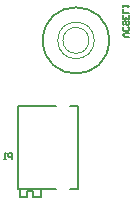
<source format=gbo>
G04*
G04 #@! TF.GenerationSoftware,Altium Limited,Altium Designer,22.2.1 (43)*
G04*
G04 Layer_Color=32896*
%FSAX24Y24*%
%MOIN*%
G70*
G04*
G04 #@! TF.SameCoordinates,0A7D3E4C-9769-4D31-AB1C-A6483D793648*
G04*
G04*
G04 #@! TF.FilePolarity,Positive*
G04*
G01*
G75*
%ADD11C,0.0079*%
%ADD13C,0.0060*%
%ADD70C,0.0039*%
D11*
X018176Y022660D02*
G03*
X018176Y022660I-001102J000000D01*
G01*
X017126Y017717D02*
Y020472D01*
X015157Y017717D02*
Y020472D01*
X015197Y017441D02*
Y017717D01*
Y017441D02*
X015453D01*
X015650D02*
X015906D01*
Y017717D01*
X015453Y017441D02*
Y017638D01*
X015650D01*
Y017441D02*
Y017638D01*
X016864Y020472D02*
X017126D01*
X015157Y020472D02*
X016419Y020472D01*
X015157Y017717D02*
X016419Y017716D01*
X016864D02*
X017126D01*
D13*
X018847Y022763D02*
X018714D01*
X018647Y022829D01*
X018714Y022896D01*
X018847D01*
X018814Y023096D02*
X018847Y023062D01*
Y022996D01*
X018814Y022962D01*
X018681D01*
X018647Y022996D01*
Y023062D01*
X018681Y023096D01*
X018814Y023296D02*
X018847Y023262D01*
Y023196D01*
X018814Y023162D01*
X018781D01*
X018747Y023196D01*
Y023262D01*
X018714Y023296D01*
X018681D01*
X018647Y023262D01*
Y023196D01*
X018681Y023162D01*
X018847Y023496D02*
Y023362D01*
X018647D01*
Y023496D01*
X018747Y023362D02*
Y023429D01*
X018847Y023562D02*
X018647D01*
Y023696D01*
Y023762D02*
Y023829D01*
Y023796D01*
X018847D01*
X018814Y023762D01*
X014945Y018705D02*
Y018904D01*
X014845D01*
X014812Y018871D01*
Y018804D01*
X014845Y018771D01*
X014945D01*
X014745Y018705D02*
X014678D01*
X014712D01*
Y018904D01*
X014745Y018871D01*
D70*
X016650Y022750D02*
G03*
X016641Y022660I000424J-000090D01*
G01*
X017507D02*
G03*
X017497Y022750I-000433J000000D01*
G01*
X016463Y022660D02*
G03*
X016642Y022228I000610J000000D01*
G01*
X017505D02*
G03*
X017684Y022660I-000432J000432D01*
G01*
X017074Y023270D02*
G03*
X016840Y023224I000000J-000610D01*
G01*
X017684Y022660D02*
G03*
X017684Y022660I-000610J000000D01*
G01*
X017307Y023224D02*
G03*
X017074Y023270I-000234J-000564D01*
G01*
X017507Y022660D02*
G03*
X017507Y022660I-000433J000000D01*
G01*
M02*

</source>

::::

What you have to do
Copy all of the data word for word, and keep the pictures out of it.

Answer to this problem
<source format=gbo>
G04*
G04 #@! TF.GenerationSoftware,Altium Limited,Altium Designer,22.2.1 (43)*
G04*
G04 Layer_Color=32896*
%FSAX24Y24*%
%MOIN*%
G70*
G04*
G04 #@! TF.SameCoordinates,0A7D3E4C-9769-4D31-AB1C-A6483D793648*
G04*
G04*
G04 #@! TF.FilePolarity,Positive*
G04*
G01*
G75*
%ADD11C,0.0079*%
%ADD13C,0.0060*%
%ADD70C,0.0039*%
D11*
X018176Y022660D02*
G03*
X018176Y022660I-001102J000000D01*
G01*
X017126Y017717D02*
Y020472D01*
X015157Y017717D02*
Y020472D01*
X015197Y017441D02*
Y017717D01*
Y017441D02*
X015453D01*
X015650D02*
X015906D01*
Y017717D01*
X015453Y017441D02*
Y017638D01*
X015650D01*
Y017441D02*
Y017638D01*
X016864Y020472D02*
X017126D01*
X015157Y020472D02*
X016419Y020472D01*
X015157Y017717D02*
X016419Y017716D01*
X016864D02*
X017126D01*
D13*
X018847Y022763D02*
X018714D01*
X018647Y022829D01*
X018714Y022896D01*
X018847D01*
X018814Y023096D02*
X018847Y023062D01*
Y022996D01*
X018814Y022962D01*
X018681D01*
X018647Y022996D01*
Y023062D01*
X018681Y023096D01*
X018814Y023296D02*
X018847Y023262D01*
Y023196D01*
X018814Y023162D01*
X018781D01*
X018747Y023196D01*
Y023262D01*
X018714Y023296D01*
X018681D01*
X018647Y023262D01*
Y023196D01*
X018681Y023162D01*
X018847Y023496D02*
Y023362D01*
X018647D01*
Y023496D01*
X018747Y023362D02*
Y023429D01*
X018847Y023562D02*
X018647D01*
Y023696D01*
Y023762D02*
Y023829D01*
Y023796D01*
X018847D01*
X018814Y023762D01*
X014945Y018705D02*
Y018904D01*
X014845D01*
X014812Y018871D01*
Y018804D01*
X014845Y018771D01*
X014945D01*
X014745Y018705D02*
X014678D01*
X014712D01*
Y018904D01*
X014745Y018871D01*
D70*
X016650Y022750D02*
G03*
X016641Y022660I000424J-000090D01*
G01*
X017507D02*
G03*
X017497Y022750I-000433J000000D01*
G01*
X016463Y022660D02*
G03*
X016642Y022228I000610J000000D01*
G01*
X017505D02*
G03*
X017684Y022660I-000432J000432D01*
G01*
X017074Y023270D02*
G03*
X016840Y023224I000000J-000610D01*
G01*
X017684Y022660D02*
G03*
X017684Y022660I-000610J000000D01*
G01*
X017307Y023224D02*
G03*
X017074Y023270I-000234J-000564D01*
G01*
X017507Y022660D02*
G03*
X017507Y022660I-000433J000000D01*
G01*
M02*

</source>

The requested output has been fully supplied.